Les fonds d’investissement collectifs (OPCVM) et alternatifs (FIA) ne sont pas laissés pour compte : l’ESMA a récemment publié ses lignes directrices finales concernant la mise en place de stress tests de liquidité, en réponse aux recommandations de l’ESRB de 2018, sur les mesures de supervision à prendre pour faire face aux risques systémiques liés aux asymétries de liquidité et à l'utilisation de l’effet de levier au sein des fonds d’investissement. L’entrée en vigueur de ces stress tests est affichée au 30 septembre 2020.
Par ailleurs, l’autorité bancaire européenne (EBA) renouvelle son exercice de supervision prudentielle (SREP), notamment via :
Concernant l’actualité nationale, la directive concernant la lutte anti-blanchiment et financement du terrorisme, élaborée conjointement par l’AMF et l’APCR, entre en application en ce mois de janvier. Les banques de l’Hexagone auront alors jusqu’à juillet 2021 pour s’y conformer. Pour ce faire, les régulateurs demandent aux banques d’avoir une connaissance détaillée et actualisée de leurs clients. En complément des éléments déjà demandés dans le cadre de KYC, les banques françaises doivent collecter et/ou mettre à jour des informations portant sur les revenus, les actifs et les transactions de leurs clients, et ce dès l’entrée en relation.
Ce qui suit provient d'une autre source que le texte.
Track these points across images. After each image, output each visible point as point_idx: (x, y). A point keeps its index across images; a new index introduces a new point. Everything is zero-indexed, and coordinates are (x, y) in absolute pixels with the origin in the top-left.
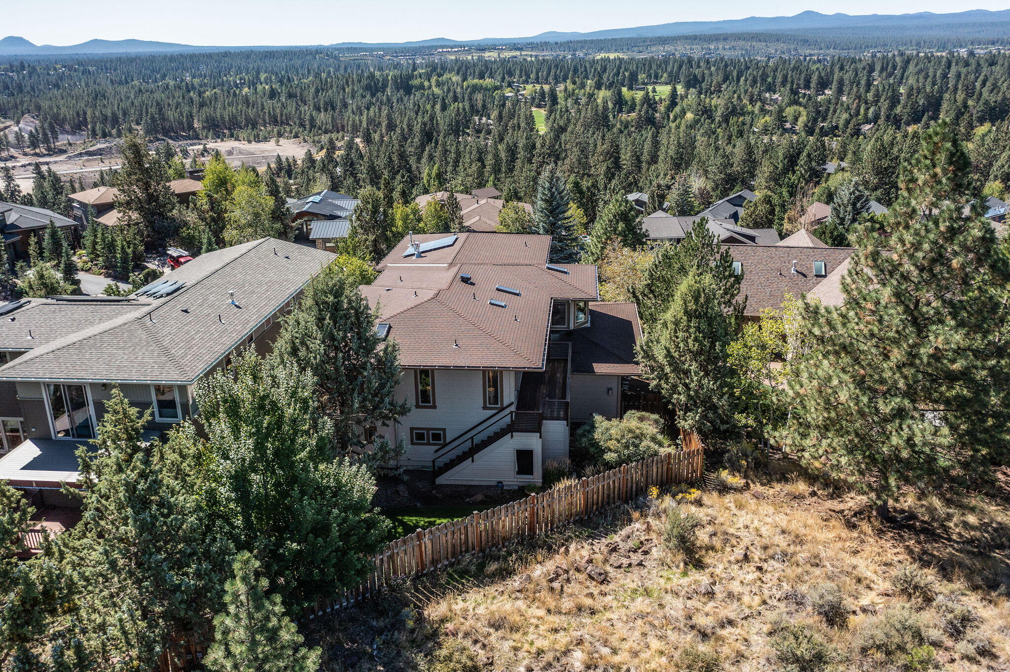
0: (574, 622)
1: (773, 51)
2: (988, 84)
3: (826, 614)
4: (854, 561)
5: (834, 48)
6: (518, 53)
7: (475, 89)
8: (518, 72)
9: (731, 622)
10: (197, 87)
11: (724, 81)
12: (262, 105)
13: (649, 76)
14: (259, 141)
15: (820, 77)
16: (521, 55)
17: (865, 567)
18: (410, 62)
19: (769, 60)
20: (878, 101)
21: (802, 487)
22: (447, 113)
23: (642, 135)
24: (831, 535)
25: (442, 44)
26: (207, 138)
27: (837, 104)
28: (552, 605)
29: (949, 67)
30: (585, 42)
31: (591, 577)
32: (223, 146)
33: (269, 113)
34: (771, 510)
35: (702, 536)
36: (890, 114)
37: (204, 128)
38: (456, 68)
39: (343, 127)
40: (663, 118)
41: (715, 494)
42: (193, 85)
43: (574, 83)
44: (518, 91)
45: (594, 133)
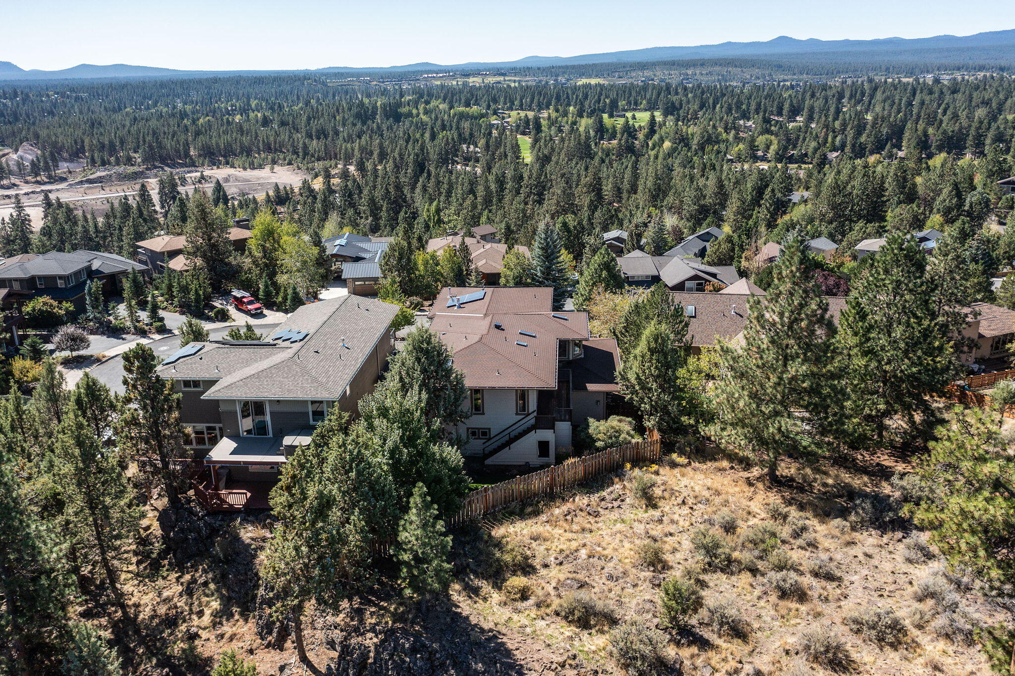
0: (580, 536)
1: (748, 77)
2: (948, 113)
3: (725, 527)
4: (748, 503)
5: (807, 74)
6: (502, 78)
7: (462, 116)
8: (502, 99)
9: (671, 534)
10: (189, 113)
11: (701, 108)
12: (256, 133)
13: (629, 103)
14: (254, 168)
15: (791, 105)
16: (505, 80)
17: (755, 506)
18: (397, 87)
19: (744, 86)
20: (845, 129)
21: (725, 464)
22: (437, 142)
23: (622, 163)
24: (737, 489)
25: (428, 68)
26: (203, 165)
27: (806, 132)
28: (567, 528)
29: (914, 94)
30: (567, 67)
31: (589, 514)
32: (220, 173)
33: (263, 141)
34: (702, 476)
35: (658, 492)
36: (855, 143)
37: (200, 156)
38: (442, 95)
39: (336, 155)
40: (643, 146)
41: (668, 468)
42: (185, 111)
43: (557, 111)
44: (503, 118)
45: (577, 163)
En toile de fond, la loi Pacte introduite en 2017 par le gouvernement Macron, a été promulguée le 22 mai 2019. Pour rappel, cette loi a pour objectif de soutenir la croissance française et voit son champ d’application élargi à différentes industries. Parmi les principales mesures, la possibilité pour les épargnants à la retraite de retirer leur argent en une fois ou encore la possibilité pour les entreprises de lever des fonds en monnaie virtuelle impactent l’industrie financière. Face à ces mesures, les banques de détail, banques privées et autres sociétés de gestion d’actifs doivent s’adapter et anticiper notamment par la mise en place de nouveaux produits et/ou offres de services pour leurs clients.
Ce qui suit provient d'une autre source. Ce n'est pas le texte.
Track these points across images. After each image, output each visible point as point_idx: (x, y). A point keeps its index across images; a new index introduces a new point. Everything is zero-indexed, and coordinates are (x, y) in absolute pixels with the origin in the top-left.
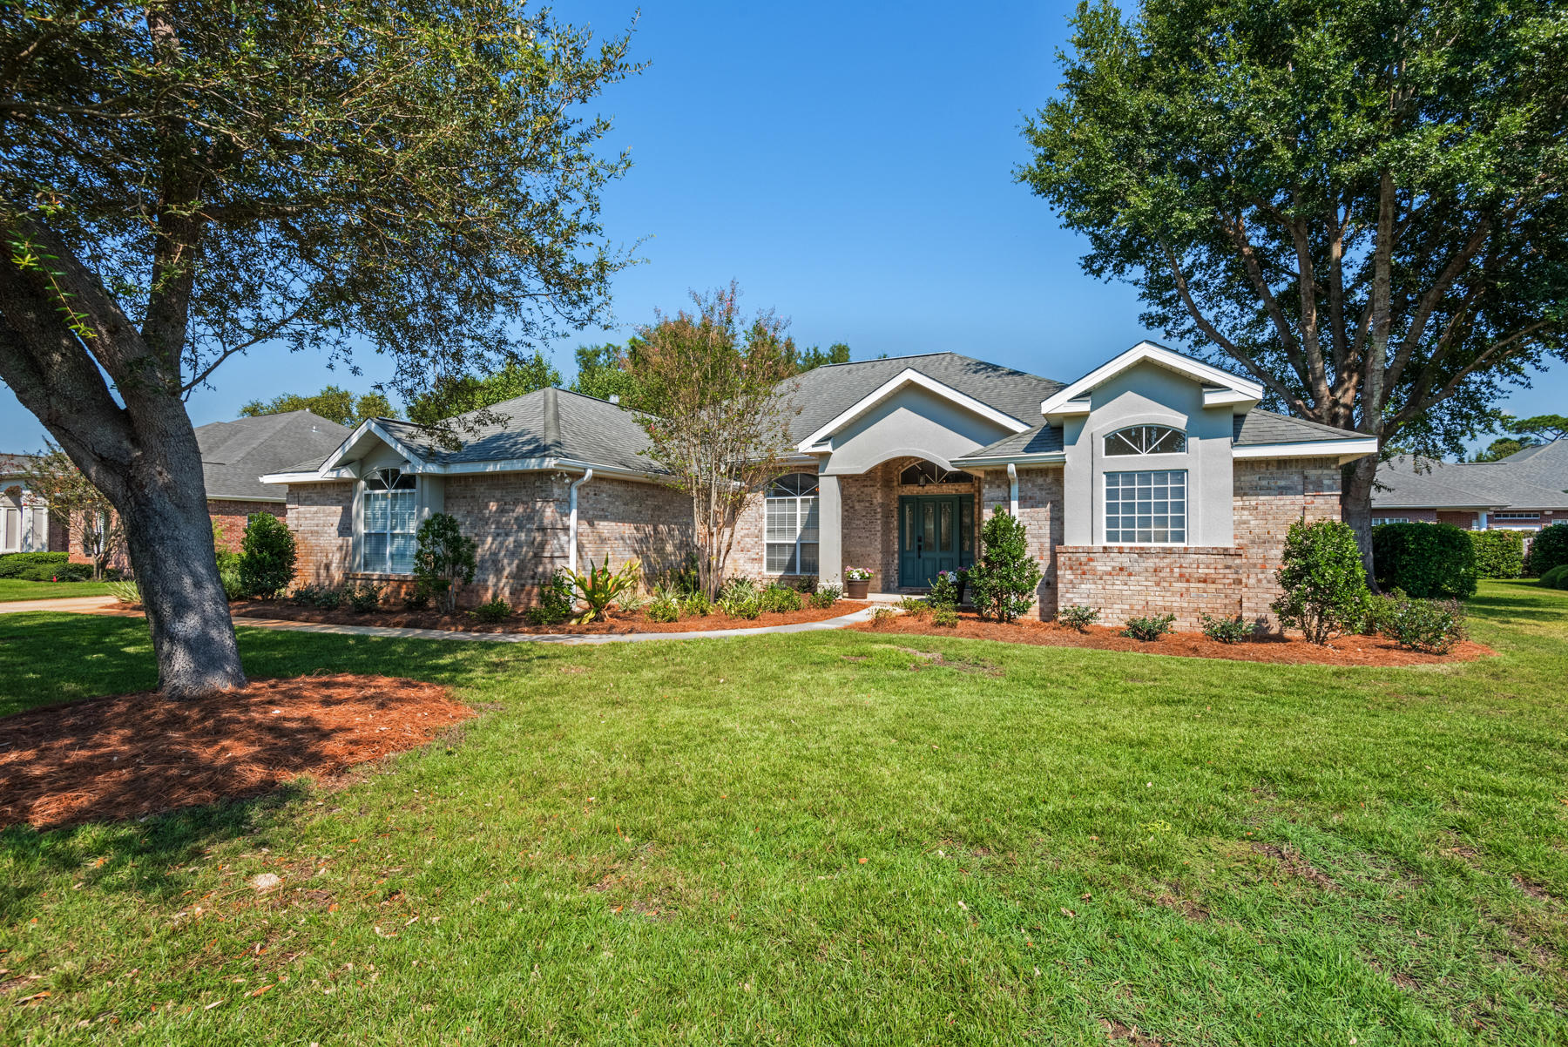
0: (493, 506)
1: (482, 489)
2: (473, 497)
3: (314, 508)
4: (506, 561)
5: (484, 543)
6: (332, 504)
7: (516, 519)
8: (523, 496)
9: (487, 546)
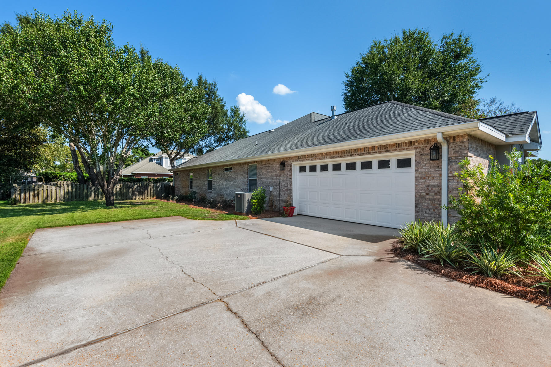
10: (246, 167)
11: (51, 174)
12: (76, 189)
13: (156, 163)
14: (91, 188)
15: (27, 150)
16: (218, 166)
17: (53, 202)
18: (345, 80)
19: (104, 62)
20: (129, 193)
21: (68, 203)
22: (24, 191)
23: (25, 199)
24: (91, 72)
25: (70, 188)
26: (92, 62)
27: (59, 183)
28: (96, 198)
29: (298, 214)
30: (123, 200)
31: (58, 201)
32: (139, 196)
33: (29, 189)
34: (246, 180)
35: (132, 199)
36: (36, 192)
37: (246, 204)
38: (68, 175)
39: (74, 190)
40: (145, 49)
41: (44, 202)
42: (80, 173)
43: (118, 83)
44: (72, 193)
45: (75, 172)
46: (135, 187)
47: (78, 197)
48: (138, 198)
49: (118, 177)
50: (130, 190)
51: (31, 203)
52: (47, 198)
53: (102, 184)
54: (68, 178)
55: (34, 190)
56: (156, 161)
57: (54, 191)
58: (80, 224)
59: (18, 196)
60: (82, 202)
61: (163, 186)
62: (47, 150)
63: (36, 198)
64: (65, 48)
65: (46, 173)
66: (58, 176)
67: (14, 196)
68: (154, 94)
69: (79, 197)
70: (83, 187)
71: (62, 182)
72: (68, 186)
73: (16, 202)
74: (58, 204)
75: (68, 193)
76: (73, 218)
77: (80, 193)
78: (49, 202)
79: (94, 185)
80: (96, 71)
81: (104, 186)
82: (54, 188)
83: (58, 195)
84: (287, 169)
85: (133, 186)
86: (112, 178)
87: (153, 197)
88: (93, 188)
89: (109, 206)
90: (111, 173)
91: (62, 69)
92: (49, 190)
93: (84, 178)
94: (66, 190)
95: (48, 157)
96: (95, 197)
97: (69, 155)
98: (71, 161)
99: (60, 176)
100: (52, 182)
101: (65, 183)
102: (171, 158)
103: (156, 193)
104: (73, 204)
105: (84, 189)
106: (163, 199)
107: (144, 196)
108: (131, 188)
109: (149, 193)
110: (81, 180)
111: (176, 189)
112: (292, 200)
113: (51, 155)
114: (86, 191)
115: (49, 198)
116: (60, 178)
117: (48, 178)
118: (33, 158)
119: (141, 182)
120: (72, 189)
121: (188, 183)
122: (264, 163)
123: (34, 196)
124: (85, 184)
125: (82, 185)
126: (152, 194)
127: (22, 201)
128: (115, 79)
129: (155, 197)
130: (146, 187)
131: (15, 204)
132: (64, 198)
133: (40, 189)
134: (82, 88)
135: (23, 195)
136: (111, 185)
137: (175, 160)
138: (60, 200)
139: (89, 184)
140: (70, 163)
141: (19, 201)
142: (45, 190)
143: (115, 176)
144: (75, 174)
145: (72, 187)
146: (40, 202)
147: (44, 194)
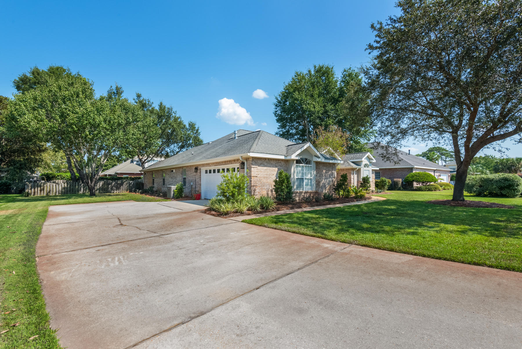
0: (324, 171)
1: (321, 166)
2: (319, 168)
3: (265, 168)
4: (327, 186)
5: (322, 181)
6: (273, 167)
7: (329, 175)
8: (330, 169)
9: (323, 182)
10: (181, 170)
11: (51, 174)
12: (70, 185)
13: (136, 164)
14: (81, 185)
15: (32, 156)
16: (168, 169)
17: (54, 195)
18: (275, 101)
19: (87, 111)
20: (109, 188)
21: (65, 195)
22: (33, 187)
23: (34, 193)
24: (80, 117)
25: (66, 185)
26: (80, 110)
27: (57, 181)
28: (85, 191)
29: (205, 199)
30: (105, 193)
31: (57, 194)
32: (116, 190)
33: (37, 186)
34: (181, 178)
35: (111, 193)
36: (42, 188)
37: (172, 193)
38: (64, 175)
39: (69, 186)
40: (119, 86)
41: (47, 195)
42: (73, 174)
43: (95, 122)
44: (67, 188)
45: (68, 172)
46: (113, 184)
47: (71, 191)
48: (115, 192)
49: (98, 177)
50: (110, 186)
51: (39, 195)
52: (49, 192)
53: (87, 182)
54: (64, 177)
55: (40, 186)
56: (136, 162)
57: (54, 187)
58: (73, 204)
59: (30, 191)
60: (74, 195)
61: (135, 183)
62: (47, 155)
63: (42, 192)
64: (65, 103)
65: (47, 174)
66: (57, 176)
67: (27, 191)
68: (119, 124)
69: (73, 191)
70: (75, 184)
71: (60, 181)
72: (64, 184)
73: (28, 194)
74: (57, 196)
75: (64, 188)
76: (68, 202)
77: (73, 188)
78: (51, 195)
79: (83, 182)
80: (83, 116)
81: (88, 183)
82: (54, 185)
83: (57, 190)
84: (199, 171)
85: (112, 183)
86: (94, 178)
87: (127, 191)
88: (82, 185)
89: (92, 196)
90: (93, 174)
91: (63, 116)
92: (51, 186)
93: (76, 177)
94: (63, 186)
95: (48, 161)
96: (83, 191)
97: (63, 157)
98: (65, 162)
99: (58, 176)
100: (51, 180)
101: (62, 181)
102: (142, 162)
103: (129, 188)
104: (68, 196)
105: (76, 185)
106: (134, 192)
107: (120, 191)
108: (110, 184)
109: (124, 188)
110: (74, 179)
111: (145, 185)
112: (201, 190)
113: (50, 159)
114: (77, 187)
115: (51, 192)
116: (58, 177)
117: (49, 178)
118: (37, 162)
119: (120, 180)
120: (67, 186)
121: (152, 181)
122: (189, 167)
123: (41, 191)
124: (77, 182)
125: (74, 183)
126: (126, 189)
127: (33, 194)
128: (94, 120)
129: (128, 191)
130: (122, 184)
131: (28, 196)
132: (62, 192)
133: (45, 186)
134: (74, 126)
135: (33, 190)
136: (93, 182)
137: (145, 163)
138: (59, 193)
139: (80, 182)
140: (64, 164)
141: (31, 194)
142: (48, 186)
143: (96, 176)
144: (69, 174)
145: (67, 184)
146: (45, 195)
147: (48, 189)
En synthèse, si l’ambition initiale du régulateur est de rendre le secteur financier plus robuste (et donc plus résistant en cas de crise), le regard que portent les établissements financiers sur ce dernier est mitigé. En effet, cette pression réglementaire entraîne des coûts de transformation non négligeables pour les banques.
Ce constat tend à se poursuivre jusqu’en 2025 au vu des réformes en cours à toute échelle (Bâle 4, Réforme des indices, DSP2, DAC-6, LAB-FT…).
Cela étant, les projets de transformation réglementaire sont devenus l’une des priorités des banques. Devant la contrainte, elles n’hésitent pas à prioriser leurs ressources (humaines et financières) pour se conformer aux réglementations, en mettant en place des programmes et projets ambitieux, et ce malgré un calendrier souvent très restreint.